Breakfast Baklava Recipe
- Syrup
- 1/4 cup Domino® or C&H;® Granulated Sugar
- 1/2 cup honey
- 1/3 cup water
- 2 teaspoons lemon juice
- 1/8 teaspoon ground cinnamon
- Dash salt
- 3 whole cloves
- Nut Filling
- 1/2 cup Fisher® Chef's Naturals® Sliced Blanched Almonds
- 1/4 cup Fisher® Chef's Naturals® Walnut Halves and Pieces
- 1 tablespoon Domino® or C&H;® Granulated Sugar
- 1/2 teaspoon ground cinnamon
- Dash salt
- Biscuits
- 1 (16.3 ounce) can Pillsbury® Grands!® Flaky Layers Butter Tastin'® refrigerated biscuits
- Heat oven to 350 degrees F. Generously spray 8 (2 3/4×1 1/4-inch) nonstick muffin cups with CRISCO(R) Original No-Stick Cooking Spray.
- In 1-quart saucepan, mix syrup ingredients; heat to boiling.
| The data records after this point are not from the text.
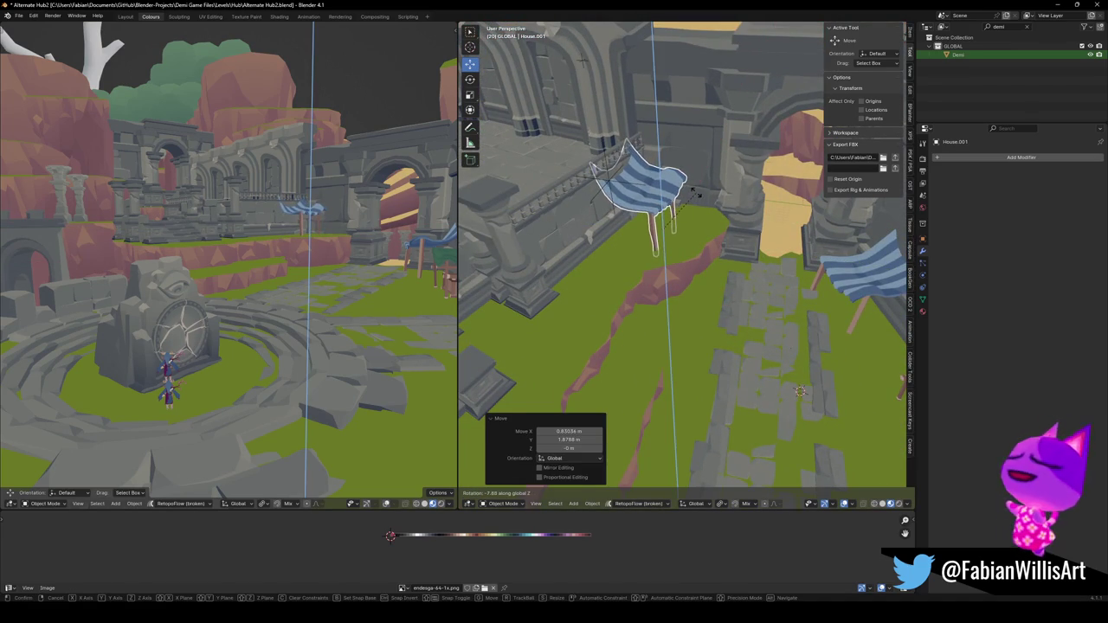
{"action": "left_click", "coordinate": [698, 194]}
Lower the awning about 0.44 m so it rests on the grassy ledge before the wall.
{"action": "mouse_move", "coordinate": [704, 211]}
{"action": "middle_mouse_down"}
{"action": "mouse_move", "coordinate": [636, 217]}
{"action": "mouse_move", "coordinate": [675, 217]}
{"action": "middle_mouse_up"}
{"action": "key", "text": "g"}
{"action": "key", "text": "z"}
Remove from heat; cool 10 minutes. Discard whole cloves.
- Meanwhile, in food processor bowl with metal blade, place filling ingredients. Cover; process with on-and-off pulses until finely chopped. Set aside.
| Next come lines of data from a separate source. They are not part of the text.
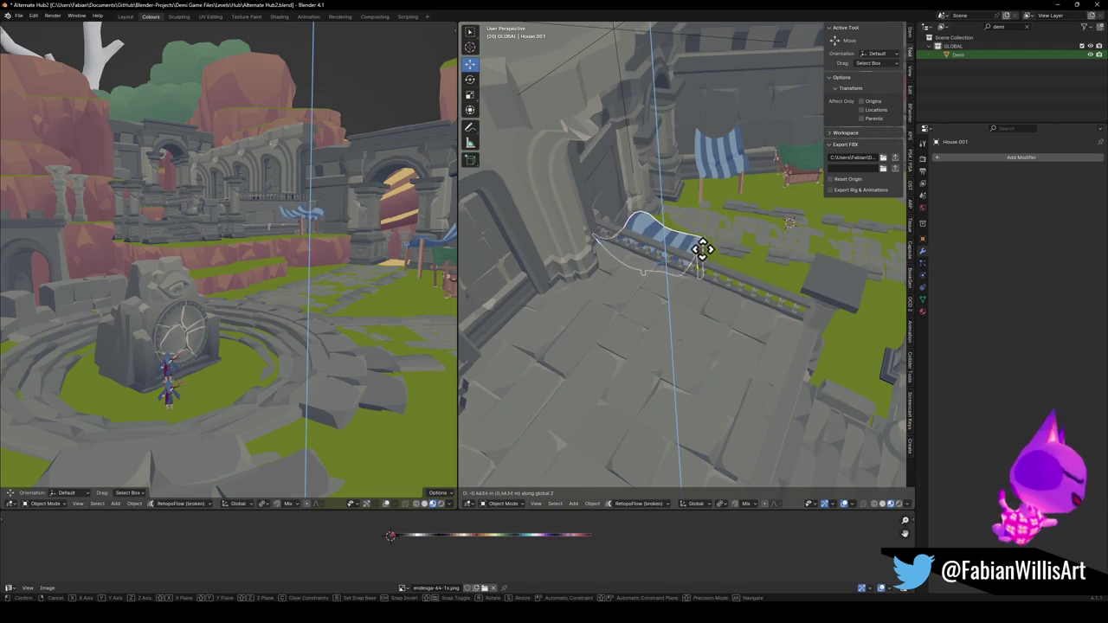
{"action": "left_click", "coordinate": [710, 268]}
{"action": "mouse_move", "coordinate": [709, 267]}
{"action": "middle_mouse_down"}
{"action": "mouse_move", "coordinate": [802, 272]}
{"action": "mouse_move", "coordinate": [693, 227]}
{"action": "mouse_move", "coordinate": [756, 248]}
{"action": "middle_mouse_up"}
{"action": "scroll", "coordinate": [757, 272], "scroll_direction": "up", "scroll_amount": 4}
{"action": "scroll", "coordinate": [762, 307], "scroll_direction": "up", "scroll_amount": 3}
- Separate dough into 8 biscuits. Separate each biscuit into 3 layers. Place 1 biscuit layer in bottom of 1 muffin cup. Brush dough with syrup; top with 1 1/2 teaspoons nut filling and drizzle with 1 1/2 teaspoons syrup. Place second biscuit layer on top; press edge of second biscuit into side of bottom biscuit. Brush with syrup; top with 1 1/2 teaspoons nut filling and drizzle with 1 1/2 teaspoons syrup. Top with third biscuit layer. Brush with syrup; sprinkle with 1 teaspoon nut filling. Repeat with remaining biscuits. Reserve remaining syrup (about 1/2 cup).
- Bake 18 to 22 minutes or until deep golden brown. Cool 1 minute. Remove from pan. Serve warm with remaining syrup.